Looking down at the sea of faces, Kira gradually recognized people here and there: the weaving women, separate from each other, each with a hubby and children; the butcher, clean for a change, with his large wife and two tall sons. The entire village had gathered now, only a few stragglers still hurrying up the lanes.

A small surge of movement began and she could see that the people were shuffling forward. The crowd rippled like water moving on the riverbank when a log floated by.

"The doors must have been opened," Thomas said, leaning forward to see.

They watched as the entire village, person by person, entered the building. Finally, when the crowd outside was almost entirely gone — and now they could hear the murmur of voices and the shuffle of footsteps from below, inside the building — a tender appeared in Thomas's doorway and beckoned.

"It's time," the tender said.

Except for a quick peek through a cracked-open door when she looked for Jamison one afternoon, Kira had not seen inside the Council of Guardians hall since the day of her trial months before. The circumstances had been so different then, when she entered the cavernous room and limped alone down its central aisle hungry, lonely, and fearful for her life.

Today she still leaned, as she had that day, on her stick. But now she was clean, healthy, and unafraid. Today she and Thomas were brought through a side entrance near the front, so that they saw the faces of the village watching them.

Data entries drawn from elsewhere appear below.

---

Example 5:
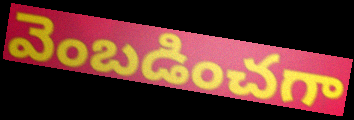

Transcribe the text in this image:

వెంబడించగాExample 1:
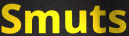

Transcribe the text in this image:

Smuts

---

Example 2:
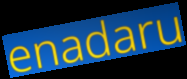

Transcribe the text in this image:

enadaru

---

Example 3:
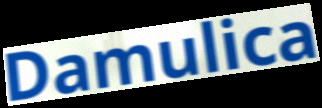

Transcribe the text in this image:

Damulica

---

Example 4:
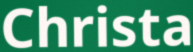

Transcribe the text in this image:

Christa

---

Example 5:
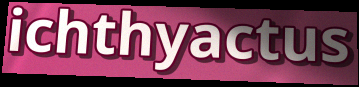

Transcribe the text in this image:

ichthyactus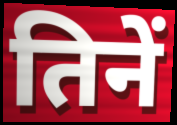
तिनें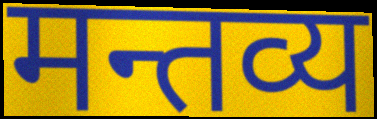
मन्तव्य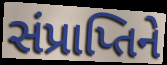
સંપ્રાપ્તિને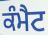
ਕੰਮੈਟ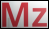
Mz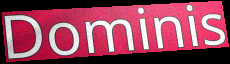
Dominis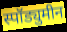
स्पॉड्युमीन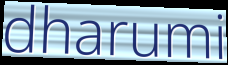
dharumi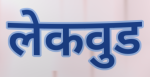
लेकवुडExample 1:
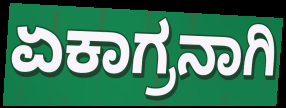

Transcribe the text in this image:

ಏಕಾಗ್ರನಾಗಿ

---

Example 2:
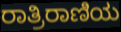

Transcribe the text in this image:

ರಾತ್ರಿರಾಣಿಯ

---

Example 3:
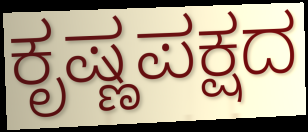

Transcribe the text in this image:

ಕೃಷ್ಣಪಕ್ಷದ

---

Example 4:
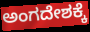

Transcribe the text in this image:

ಅಂಗದೇಶಕ್ಕೆ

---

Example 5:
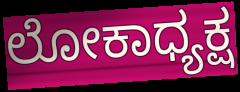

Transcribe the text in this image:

ಲೋಕಾಧ್ಯಕ್ಷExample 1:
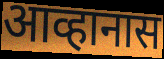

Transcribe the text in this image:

आव्हानास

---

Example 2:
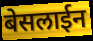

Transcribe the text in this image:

बेसलाईन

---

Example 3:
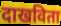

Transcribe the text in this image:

दाखविता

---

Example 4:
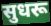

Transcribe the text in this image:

सुधरू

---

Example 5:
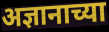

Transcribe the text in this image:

अज्ञानाच्या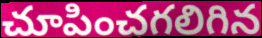
చూపించగలిగిన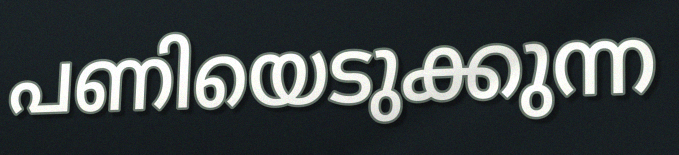
പണിയെടുക്കുന്നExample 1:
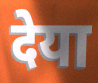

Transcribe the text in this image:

देया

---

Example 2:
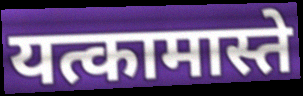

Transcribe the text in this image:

यत्कामास्ते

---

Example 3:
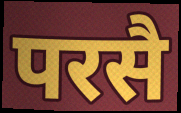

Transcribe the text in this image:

परसै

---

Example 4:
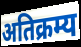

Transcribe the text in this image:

अतिक्रम्य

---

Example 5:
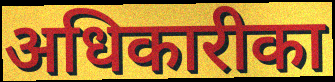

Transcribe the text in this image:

अधिकारीका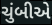
ચુંબીએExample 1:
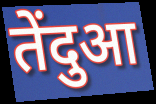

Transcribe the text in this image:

तेंदुआ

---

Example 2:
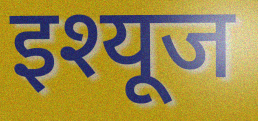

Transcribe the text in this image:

इश्यूज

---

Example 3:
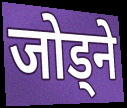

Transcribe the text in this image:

जोड्ने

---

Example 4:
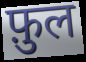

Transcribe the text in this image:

फ़ुल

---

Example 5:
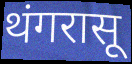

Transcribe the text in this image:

थंगरासूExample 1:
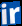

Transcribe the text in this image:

ir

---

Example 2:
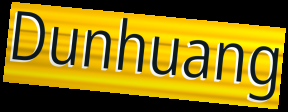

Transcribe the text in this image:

Dunhuang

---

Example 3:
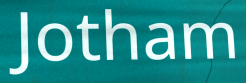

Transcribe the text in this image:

Jotham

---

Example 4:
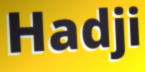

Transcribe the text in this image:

Hadji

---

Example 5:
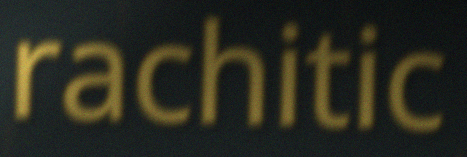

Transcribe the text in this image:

rachitic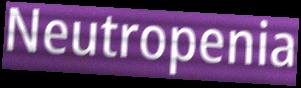
Neutropenia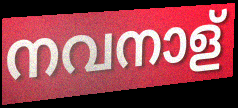
നവനാള്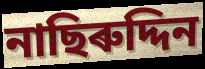
নাছিৰুদ্দিন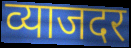
व्याजदर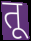
तू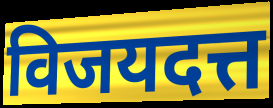
विजयदत्त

The tender pointed, directing them to a row of three wooden chairs on the left, just below the stage, facing the audience. Kira could see that there was another, longer row of chairs on the opposite side, and she recognized the Council of Guardians members who were already seated there. Jamison was among them.

Quickly, reminding herself of the custom, she bowed her head toward the Worship-object on the stage. Then she followed Thomas, and together they took their places in two of the chairs. A murmur passed through the audience and Kira felt her face flush in embarrassment. She didn't like being singled out. She didn't want to sit here at the front. She remembered the derisive voice of one of the weavers only a few days before. "She don't need us no more!" the woman had called.

It's not true. I need all of you. We need each other.

Gazing at the crowded audience, Kira remembered the many past years when she had come dutifully with her mother to the Gathering. Always they sat in the back where she couldn't see or hear, and she had endured the event bored and restless, sometimes kneeling on her seat to try to peer around the spectators' shoulders and get a glimpse of the Singer. Her mother, she remembered, had always been attentive and had gently restrained her when she wriggled in the seat. But the Gathering and the Song were long and difficult for tykes.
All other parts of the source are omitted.